(Stored entries)

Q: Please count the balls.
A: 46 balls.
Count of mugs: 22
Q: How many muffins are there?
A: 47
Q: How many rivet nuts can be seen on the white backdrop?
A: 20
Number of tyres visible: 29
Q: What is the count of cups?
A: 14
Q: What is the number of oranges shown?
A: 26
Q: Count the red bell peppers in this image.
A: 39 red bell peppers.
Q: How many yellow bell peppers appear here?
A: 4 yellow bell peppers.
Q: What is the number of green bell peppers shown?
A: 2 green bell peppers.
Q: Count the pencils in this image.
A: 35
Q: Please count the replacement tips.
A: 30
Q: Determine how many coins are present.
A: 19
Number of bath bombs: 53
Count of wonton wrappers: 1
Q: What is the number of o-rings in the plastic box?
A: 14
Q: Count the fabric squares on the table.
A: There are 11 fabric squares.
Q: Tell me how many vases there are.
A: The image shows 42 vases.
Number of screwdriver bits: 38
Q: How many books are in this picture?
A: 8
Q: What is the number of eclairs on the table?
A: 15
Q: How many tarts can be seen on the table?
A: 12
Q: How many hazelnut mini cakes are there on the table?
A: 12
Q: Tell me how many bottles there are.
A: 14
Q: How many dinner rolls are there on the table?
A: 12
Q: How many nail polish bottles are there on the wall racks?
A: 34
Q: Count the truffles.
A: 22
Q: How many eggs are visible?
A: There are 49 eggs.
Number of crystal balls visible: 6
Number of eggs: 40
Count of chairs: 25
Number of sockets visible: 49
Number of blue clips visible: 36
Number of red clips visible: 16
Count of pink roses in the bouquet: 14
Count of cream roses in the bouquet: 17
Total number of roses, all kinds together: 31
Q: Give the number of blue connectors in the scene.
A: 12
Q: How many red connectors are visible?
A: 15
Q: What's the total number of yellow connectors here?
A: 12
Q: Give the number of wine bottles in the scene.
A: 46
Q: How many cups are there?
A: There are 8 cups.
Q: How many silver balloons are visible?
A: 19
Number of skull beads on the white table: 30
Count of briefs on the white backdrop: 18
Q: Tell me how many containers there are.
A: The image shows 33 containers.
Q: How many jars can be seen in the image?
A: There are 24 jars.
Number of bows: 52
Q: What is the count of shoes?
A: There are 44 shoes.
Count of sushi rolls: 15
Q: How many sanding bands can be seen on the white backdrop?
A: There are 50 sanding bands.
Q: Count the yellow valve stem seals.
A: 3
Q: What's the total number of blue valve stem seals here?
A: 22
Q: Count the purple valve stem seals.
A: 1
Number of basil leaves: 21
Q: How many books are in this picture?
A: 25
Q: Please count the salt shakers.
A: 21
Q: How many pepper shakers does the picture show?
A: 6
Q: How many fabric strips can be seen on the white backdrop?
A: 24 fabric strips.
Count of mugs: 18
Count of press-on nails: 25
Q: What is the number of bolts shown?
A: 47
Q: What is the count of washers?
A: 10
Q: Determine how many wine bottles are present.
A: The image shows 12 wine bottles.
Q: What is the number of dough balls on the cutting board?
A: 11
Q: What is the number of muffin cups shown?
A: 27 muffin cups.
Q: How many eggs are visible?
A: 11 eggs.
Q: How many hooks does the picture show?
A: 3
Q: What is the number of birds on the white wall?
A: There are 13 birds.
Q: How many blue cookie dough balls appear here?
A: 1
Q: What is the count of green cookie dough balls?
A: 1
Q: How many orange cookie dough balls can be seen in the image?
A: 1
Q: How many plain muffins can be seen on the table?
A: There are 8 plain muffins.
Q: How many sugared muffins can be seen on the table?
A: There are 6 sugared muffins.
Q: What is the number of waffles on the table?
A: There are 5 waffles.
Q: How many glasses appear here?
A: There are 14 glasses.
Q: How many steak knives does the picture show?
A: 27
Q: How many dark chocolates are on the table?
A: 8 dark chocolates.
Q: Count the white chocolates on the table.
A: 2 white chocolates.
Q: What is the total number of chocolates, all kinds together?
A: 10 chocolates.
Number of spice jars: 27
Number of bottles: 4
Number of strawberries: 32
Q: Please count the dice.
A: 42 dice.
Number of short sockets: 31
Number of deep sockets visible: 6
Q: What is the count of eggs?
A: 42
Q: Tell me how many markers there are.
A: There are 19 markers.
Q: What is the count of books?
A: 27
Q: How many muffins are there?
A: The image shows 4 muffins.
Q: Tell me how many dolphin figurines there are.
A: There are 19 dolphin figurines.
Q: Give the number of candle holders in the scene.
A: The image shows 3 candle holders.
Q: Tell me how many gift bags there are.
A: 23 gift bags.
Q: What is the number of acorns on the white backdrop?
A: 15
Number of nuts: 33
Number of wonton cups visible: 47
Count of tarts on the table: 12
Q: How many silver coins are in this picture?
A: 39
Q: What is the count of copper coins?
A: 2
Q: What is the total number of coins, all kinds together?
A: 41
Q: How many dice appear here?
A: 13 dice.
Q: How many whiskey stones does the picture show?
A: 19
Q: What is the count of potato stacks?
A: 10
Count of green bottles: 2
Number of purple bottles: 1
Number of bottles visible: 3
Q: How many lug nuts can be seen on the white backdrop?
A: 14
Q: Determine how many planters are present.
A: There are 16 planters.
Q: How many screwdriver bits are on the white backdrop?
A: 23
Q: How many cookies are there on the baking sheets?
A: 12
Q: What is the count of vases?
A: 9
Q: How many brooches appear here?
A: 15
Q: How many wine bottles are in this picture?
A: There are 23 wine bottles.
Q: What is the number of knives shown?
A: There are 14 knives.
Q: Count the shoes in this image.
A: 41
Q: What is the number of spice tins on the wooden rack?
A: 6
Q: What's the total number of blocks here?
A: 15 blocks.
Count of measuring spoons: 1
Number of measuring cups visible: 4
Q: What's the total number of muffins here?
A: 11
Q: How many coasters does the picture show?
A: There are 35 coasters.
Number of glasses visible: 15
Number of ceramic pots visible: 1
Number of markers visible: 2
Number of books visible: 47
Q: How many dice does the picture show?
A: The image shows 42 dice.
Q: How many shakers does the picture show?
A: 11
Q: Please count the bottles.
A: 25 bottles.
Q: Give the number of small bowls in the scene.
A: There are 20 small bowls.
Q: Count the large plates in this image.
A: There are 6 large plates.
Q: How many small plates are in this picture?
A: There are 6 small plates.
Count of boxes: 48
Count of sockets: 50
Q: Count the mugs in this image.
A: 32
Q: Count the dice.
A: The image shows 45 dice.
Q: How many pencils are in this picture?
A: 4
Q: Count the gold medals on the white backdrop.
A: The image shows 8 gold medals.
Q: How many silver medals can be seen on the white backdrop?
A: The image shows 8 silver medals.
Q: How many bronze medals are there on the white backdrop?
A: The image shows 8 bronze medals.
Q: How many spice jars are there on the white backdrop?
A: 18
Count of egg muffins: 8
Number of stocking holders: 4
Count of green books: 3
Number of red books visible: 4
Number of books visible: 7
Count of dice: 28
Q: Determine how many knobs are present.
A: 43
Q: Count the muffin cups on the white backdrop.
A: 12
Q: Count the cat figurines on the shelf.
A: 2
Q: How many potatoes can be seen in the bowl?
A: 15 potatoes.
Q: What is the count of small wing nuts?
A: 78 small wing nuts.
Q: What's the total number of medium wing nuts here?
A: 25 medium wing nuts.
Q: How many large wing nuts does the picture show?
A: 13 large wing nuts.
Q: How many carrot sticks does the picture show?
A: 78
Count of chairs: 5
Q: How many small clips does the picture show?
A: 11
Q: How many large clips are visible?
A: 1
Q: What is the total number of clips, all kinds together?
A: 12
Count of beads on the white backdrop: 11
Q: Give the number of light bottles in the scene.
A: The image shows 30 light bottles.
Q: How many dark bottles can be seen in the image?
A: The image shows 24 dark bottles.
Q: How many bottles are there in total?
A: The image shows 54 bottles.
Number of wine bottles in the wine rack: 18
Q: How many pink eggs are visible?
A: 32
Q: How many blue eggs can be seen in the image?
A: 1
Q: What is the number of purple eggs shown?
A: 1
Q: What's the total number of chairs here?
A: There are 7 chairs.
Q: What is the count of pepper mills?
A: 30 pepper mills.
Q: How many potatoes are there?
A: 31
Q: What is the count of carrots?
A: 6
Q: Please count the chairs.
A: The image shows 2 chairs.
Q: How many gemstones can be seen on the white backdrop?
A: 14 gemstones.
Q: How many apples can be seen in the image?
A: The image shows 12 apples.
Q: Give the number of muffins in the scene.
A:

EXERCISE TASK ▸ Pull out every line of the entries above that contains the word "containers".

SOLUTION ▸
Q: Tell me how many containers there are.
A: The image shows 33 containers.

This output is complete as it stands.